Capcom Classics Collection Volume 2 PS2 Review

Capcom have long been aware of the value of their back catalogue, updating old characters and releasing compilations of their arcade hits (for example, the Capcom Generations series for the PlayStation). So how does this latest set of 20 games put together by developer Digital Eclipse compare?

After a brief intro, the title screen appears with the list of games to be scrolled through. Leaving the selection on a title for a short while will replace the logo with a brief glimpse of the game in action, which is a nice touch. Square leads to the options screen, while Circle takes you to the bonus features (more on these later). R2 brings up the high scores for the current game. Cross loads the games, and in most cases this is a very short delay. While loading the default controls are displayed to help you. Once the game has started, Cross lets you start the game and Start pauses.

Each game comes with three bonus items to be unlocked by achieving set targets (which can be viewed from the pause menu). Generally, tips are the easiest to unlock by reaching a set score/level, artwork comes available by beating a particular boss whilst the music player is unlocked by completing the game. The targets are well pitched, and relatively easy to achieve with infinite continues available. To test the player’s knowledge of Capcom’s history, there is an extra quiz (based on Quiz & Dragons) available from the main menu. It’s worthwhile playing this – it unlocks cheats for the other games, although you cannot earn bonus features while using a cheat. It’s a good idea to switch auto-save on to make sure the unlockable items are saved onto your memory card, although some may find it irritating when the bonus panel appears in mid-game.

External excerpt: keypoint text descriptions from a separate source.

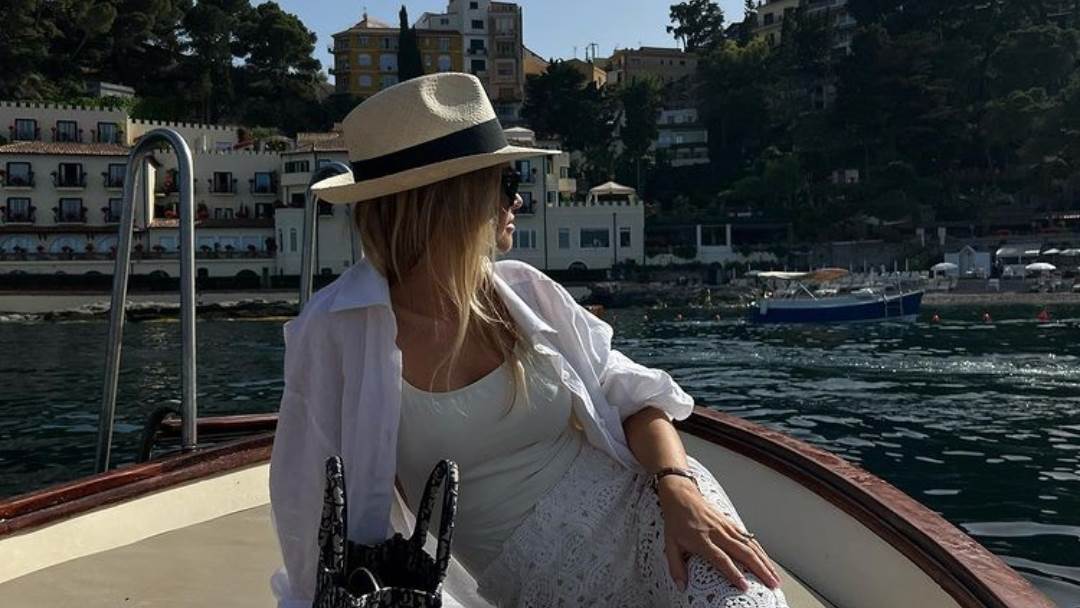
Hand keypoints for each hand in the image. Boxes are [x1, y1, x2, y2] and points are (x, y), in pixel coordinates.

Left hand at [657, 476, 781, 592]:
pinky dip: (761, 551)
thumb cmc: (676, 521)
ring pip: (750, 546)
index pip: (721, 558)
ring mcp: (727, 527)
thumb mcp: (669, 544)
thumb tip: (681, 587)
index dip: (733, 573)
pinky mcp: (731, 524)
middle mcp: (717, 533)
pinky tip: (768, 561)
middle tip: (771, 584)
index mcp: (702, 540)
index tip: (744, 586)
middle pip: (743, 552)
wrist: (681, 496)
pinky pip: (749, 539)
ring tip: (775, 577)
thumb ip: (676, 567)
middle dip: (760, 570)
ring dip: (765, 562)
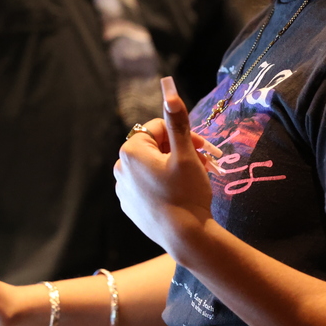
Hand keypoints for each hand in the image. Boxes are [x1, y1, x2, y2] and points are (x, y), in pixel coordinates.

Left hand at [113, 77, 214, 254]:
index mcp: (130, 151)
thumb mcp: (186, 153)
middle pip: (155, 148)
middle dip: (181, 151)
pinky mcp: (131, 207)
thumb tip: (168, 86)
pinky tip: (181, 195)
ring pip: (152, 167)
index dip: (184, 135)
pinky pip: (147, 186)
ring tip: (196, 179)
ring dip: (174, 167)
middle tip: (205, 161)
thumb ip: (177, 119)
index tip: (203, 147)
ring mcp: (124, 190)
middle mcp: (120, 169)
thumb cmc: (187, 193)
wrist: (186, 238)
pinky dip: (163, 185)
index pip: (159, 128)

Capcom’s most famous beat ‘em up is represented by two versions – the original Street Fighter (with 6-button control replacing the original’s pressure-sensitive pads) and Super Street Fighter II Turbo (with the four new fighters).

Avengers is less well known, a vertically scrolling game where the player uses fists and feet to defeat the bad guys.

Captain Commando builds on the Final Fight template with four different heroes including a baby!

King of Dragons and Knights of the Round are very similar, Capcom’s take on the Golden Axe fantasy style. King of Dragons has some nice set pieces like the final red dragon, and Knights has the ability to ride a horse.


Strider was eagerly awaited for this second volume, and doesn’t disappoint. The athletic main hero fights across some great backgrounds.

Black Tiger was heavily promoted as one of the first CPS boards and it has some good moments, but the difficulty level is rather steep.

Tiger Road is very frustrating with short levels and the limited range of the main weapon.

Magic Sword sits halfway between platform and horizontal scrolling beat ‘em up, with sidekicks adding extra firepower when they are released from their cells.

Playing a lot like the later Wonder Boy games, Mega Twins is very cute with its big-eyed enemies.


One of my favourite Capcom games is on here, The Speed Rumbler. Cute cartoon graphics contrast with the tough gameplay as the hero somersaults in and out of his car to rescue the kidnapped residents.

Last Duel has a neat twist in the form of a trike that turns into a flying spacecraft, but again it is a tough game.1941 was the third of the series, and features an energy bar rather than lives. The roll manoeuvre has become an offensive attack, unleashing death.

Playing in a similar style is Varth, with its choice of rotating or static pods to defend the player’s ship.

The environmentally themed Eco Fighters plays well, with its unusual power-up – a rotating arm that can be used to kill enemies, and will unleash a more powerful burst of fire after holding down the shoot button.

Side Arms has aged badly in comparison to games like Gradius, partly down to the use of separate buttons to fire left and right.


Quiz & Dragons adds a fantasy element to the trivia machine, with the player fighting monsters by answering questions correctly. The four face buttons select the answer, and also the direction to travel on the map screen.

Block Block is a very dull Arkanoid clone that is not redeemed by colourful level designs.

Possibly the most unusual game here is Three Wonders, effectively a compilation of three separate games – the platform-based Midnight Wanderers, the shoot ‘em up Chariot and puzzle game Don’t Pull.

The emulation throughout is excellent, with very few problems. The ability to view an enhanced display (with game logos) and switch between 50 and 60Hz is also appreciated. The whole package is well presented and is easy to navigate. Care and thought has obviously been poured into it, from the configuration options to the tutorial videos for Super Street Fighter II Turbo. The list of games is perhaps not as strong as the first volume, but that is a minor point. Capcom fans will lap up another excellent compilation and it comes recommended for anyone interested in the roots of one of the top companies still in the business.